**GIVEN RECORDS**.
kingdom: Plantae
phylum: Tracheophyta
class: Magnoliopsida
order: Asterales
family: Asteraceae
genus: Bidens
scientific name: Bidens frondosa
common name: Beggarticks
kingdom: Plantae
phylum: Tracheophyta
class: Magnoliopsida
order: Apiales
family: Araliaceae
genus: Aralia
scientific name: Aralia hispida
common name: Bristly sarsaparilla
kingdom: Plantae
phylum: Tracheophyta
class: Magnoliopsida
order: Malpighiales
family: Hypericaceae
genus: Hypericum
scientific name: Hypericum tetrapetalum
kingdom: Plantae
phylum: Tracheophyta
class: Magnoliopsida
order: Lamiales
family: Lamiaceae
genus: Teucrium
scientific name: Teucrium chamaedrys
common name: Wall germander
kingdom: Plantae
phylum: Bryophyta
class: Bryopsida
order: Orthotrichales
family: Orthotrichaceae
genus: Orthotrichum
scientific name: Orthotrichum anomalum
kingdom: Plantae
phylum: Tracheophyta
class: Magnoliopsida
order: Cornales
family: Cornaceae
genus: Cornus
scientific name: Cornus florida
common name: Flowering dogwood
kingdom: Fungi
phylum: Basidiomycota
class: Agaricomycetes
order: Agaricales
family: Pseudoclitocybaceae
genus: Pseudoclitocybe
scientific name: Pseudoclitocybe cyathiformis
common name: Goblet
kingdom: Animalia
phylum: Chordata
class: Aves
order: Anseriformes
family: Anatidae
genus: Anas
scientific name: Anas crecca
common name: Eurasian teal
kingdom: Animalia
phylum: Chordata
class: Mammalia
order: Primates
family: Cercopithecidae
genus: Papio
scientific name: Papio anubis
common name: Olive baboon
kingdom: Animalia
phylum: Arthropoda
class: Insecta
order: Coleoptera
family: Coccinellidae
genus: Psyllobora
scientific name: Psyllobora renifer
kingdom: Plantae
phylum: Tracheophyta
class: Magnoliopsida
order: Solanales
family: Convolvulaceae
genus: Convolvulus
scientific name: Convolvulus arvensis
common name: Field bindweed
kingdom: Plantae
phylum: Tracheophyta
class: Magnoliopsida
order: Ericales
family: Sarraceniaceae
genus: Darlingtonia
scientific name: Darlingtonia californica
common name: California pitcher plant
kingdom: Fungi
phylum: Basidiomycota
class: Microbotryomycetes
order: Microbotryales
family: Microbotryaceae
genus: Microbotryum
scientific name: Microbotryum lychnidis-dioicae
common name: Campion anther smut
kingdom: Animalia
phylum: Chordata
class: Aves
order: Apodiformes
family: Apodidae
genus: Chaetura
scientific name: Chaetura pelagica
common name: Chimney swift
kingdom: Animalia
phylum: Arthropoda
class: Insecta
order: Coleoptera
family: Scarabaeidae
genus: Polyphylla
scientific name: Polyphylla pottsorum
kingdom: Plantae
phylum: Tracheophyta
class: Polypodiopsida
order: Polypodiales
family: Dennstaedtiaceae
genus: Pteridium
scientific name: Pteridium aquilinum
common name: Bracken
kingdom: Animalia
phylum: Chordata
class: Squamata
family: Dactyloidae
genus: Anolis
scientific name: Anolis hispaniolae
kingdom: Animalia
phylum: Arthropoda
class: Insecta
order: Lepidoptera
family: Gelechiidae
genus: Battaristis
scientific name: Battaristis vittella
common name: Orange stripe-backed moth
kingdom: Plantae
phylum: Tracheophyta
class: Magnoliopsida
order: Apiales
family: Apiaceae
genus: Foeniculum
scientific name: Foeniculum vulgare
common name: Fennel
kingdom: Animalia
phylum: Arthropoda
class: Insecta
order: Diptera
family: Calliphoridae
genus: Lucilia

**PROBLEM DETAILS**.
Repeat every line of the records above without any change, keeping them in their original order.

**OUTPUT OF THE EXERCISE**.
kingdom: Plantae
phylum: Tracheophyta
class: Magnoliopsida
order: Asterales
family: Asteraceae
genus: Bidens
scientific name: Bidens frondosa
common name: Beggarticks
kingdom: Plantae
phylum: Tracheophyta
class: Magnoliopsida
order: Apiales
family: Araliaceae
genus: Aralia
scientific name: Aralia hispida
common name: Bristly sarsaparilla
kingdom: Plantae
phylum: Tracheophyta
class: Magnoliopsida
order: Malpighiales
family: Hypericaceae
genus: Hypericum
scientific name: Hypericum tetrapetalum
kingdom: Plantae
phylum: Tracheophyta
class: Magnoliopsida
order: Lamiales
family: Lamiaceae
genus: Teucrium
scientific name: Teucrium chamaedrys
common name: Wall germander
kingdom: Plantae
phylum: Bryophyta
class: Bryopsida
order: Orthotrichales
family: Orthotrichaceae
genus: Orthotrichum
scientific name: Orthotrichum anomalum
kingdom: Plantae
phylum: Tracheophyta
class: Magnoliopsida
order: Cornales
family: Cornaceae
genus: Cornus
scientific name: Cornus florida
common name: Flowering dogwood
kingdom: Fungi
phylum: Basidiomycota
class: Agaricomycetes
order: Agaricales
family: Pseudoclitocybaceae
genus: Pseudoclitocybe
scientific name: Pseudoclitocybe cyathiformis
common name: Goblet
kingdom: Animalia
phylum: Chordata
class: Aves
order: Anseriformes
family: Anatidae
genus: Anas
scientific name: Anas crecca
common name: Eurasian teal
kingdom: Animalia
phylum: Chordata
class: Mammalia
order: Primates
family: Cercopithecidae
genus: Papio
scientific name: Papio anubis
common name: Olive baboon
kingdom: Animalia
phylum: Arthropoda
class: Insecta
order: Coleoptera
family: Coccinellidae
genus: Psyllobora
scientific name: Psyllobora renifer
kingdom: Plantae
phylum: Tracheophyta
class: Magnoliopsida
order: Solanales
family: Convolvulaceae
genus: Convolvulus
scientific name: Convolvulus arvensis
common name: Field bindweed
kingdom: Plantae
phylum: Tracheophyta
class: Magnoliopsida
order: Ericales
family: Sarraceniaceae
genus: Darlingtonia
scientific name: Darlingtonia californica
common name: California pitcher plant
kingdom: Fungi
phylum: Basidiomycota
class: Microbotryomycetes
order: Microbotryales
family: Microbotryaceae
genus: Microbotryum
scientific name: Microbotryum lychnidis-dioicae
common name: Campion anther smut
kingdom: Animalia
phylum: Chordata
class: Aves
order: Apodiformes
family: Apodidae
genus: Chaetura
scientific name: Chaetura pelagica
common name: Chimney swift
kingdom: Animalia
phylum: Arthropoda
class: Insecta
order: Coleoptera
family: Scarabaeidae
genus: Polyphylla
scientific name: Polyphylla pottsorum
kingdom: Plantae
phylum: Tracheophyta
class: Polypodiopsida
order: Polypodiales
family: Dennstaedtiaceae
genus: Pteridium
scientific name: Pteridium aquilinum
common name: Bracken
kingdom: Animalia
phylum: Chordata
class: Squamata
family: Dactyloidae
genus: Anolis
scientific name: Anolis hispaniolae
kingdom: Animalia
phylum: Arthropoda
class: Insecta
order: Lepidoptera
family: Gelechiidae
genus: Battaristis
scientific name: Battaristis vittella
common name: Orange stripe-backed moth
kingdom: Plantae
phylum: Tracheophyta
class: Magnoliopsida
order: Apiales
family: Apiaceae
genus: Foeniculum
scientific name: Foeniculum vulgare
common name: Fennel
kingdom: Animalia
phylum: Arthropoda
class: Insecta
order: Diptera
family: Calliphoridae
genus: Lucilia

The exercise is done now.